Of course, you will always have people who play these high school games of "who's hot and who's not", of course you will always have social hierarchies based on superficial things that will never add anything of value or originality to the conversation (and as consequence, progress and exploring the boundless depth of collaborative imagination will take longer to come to the forefront, so we get even MORE Siouxsie and the Banshees makeup tutorials), and the thing is: it is all necessary.

Goth kids of any background are not defined by how well they adhere to the mold, but how they overcome their frustration not only for themselves but in a way that will inspire the next person. That's how you get the elaborate branches of goth style, despite how loudly some cry out against it. That's how we become aware of new, interesting things, concepts, music, art, events. You will always have people who want the easy way to something, playing on emotions like lust and rage, for a glimmer of self-worth, but the true weird kids, the other of the other of the other, we always want more and sometimes we like to share it.

If that sounds any of this sounds like you, you deserve a place at the table just as much as anyone else.

Last minute questions, GO!

Do I need contacts, fangs, skin bleach, to relax my hair, lie about my age, my gender, my goth status, change my personality, drink blood, wear bondage and fetish gear in order to be goth?

No. What you contribute>  stuff you have. If people are pressuring you to lie about who you are maybe you shouldn't be friends with those people, or rather maybe you need to look at yourself and the people you are attracting and figure out if that's what you want to be.

I had a bad experience with a goth person/goth club before. You're all the same. 

I promise you, we're not. Take for example there are about five or six goth nights on a Saturday in the Los Angeles area. No two are the same.

I want to get into blogging/YouTube. 

Read this: So You Want to Be a Goth YouTuber and have fun. Link me your channel/blog. Also follow Strange After Hours, I talk more about blogging there.

What if I make a mistake or I'm not perfect? 
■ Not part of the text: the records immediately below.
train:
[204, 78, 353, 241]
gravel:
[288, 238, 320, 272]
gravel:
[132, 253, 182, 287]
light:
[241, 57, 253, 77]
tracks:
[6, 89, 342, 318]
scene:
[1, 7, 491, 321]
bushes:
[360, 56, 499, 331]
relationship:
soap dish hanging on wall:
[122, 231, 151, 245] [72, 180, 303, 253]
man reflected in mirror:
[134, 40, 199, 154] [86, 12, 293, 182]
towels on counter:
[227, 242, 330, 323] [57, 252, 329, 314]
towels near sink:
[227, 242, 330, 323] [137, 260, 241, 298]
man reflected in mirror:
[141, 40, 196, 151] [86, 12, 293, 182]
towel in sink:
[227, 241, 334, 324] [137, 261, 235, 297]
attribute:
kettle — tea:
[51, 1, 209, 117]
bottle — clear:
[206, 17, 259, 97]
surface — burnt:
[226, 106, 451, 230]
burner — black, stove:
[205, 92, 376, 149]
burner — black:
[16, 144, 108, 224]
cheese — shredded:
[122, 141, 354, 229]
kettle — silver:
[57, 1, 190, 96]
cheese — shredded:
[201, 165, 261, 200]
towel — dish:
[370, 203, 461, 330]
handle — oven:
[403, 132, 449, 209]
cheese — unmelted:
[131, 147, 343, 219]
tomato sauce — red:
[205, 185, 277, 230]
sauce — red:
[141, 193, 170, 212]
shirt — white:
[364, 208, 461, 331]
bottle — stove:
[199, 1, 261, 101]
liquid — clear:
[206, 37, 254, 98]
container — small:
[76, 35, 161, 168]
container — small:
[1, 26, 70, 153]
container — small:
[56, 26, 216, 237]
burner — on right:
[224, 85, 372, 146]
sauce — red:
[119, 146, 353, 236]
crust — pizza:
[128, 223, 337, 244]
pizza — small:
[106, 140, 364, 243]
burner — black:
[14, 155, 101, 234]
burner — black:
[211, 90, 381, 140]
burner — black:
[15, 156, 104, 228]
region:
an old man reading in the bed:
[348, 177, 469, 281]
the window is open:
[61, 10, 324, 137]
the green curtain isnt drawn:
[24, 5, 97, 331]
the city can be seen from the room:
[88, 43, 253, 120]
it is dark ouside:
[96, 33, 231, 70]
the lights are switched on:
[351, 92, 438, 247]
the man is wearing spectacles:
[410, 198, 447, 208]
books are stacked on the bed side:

No matter what age you are, you are going to make mistakes. Do not let the apprehension of failure dictate your success. Try, enjoy yourself, and learn from your mistakes. Every goth was a baby bat. Every youtuber started with 0 subscribers and Instagoth with 0 followers. If you're anything like me, you also started out with 0 goth friends. TRY. LEARN. BE.

Why do you care so much? 

Little me needed a goth to look up to, and damn it, I'm not going to let them down.

Until next time,

Don't be hungry for life. Be ravenous.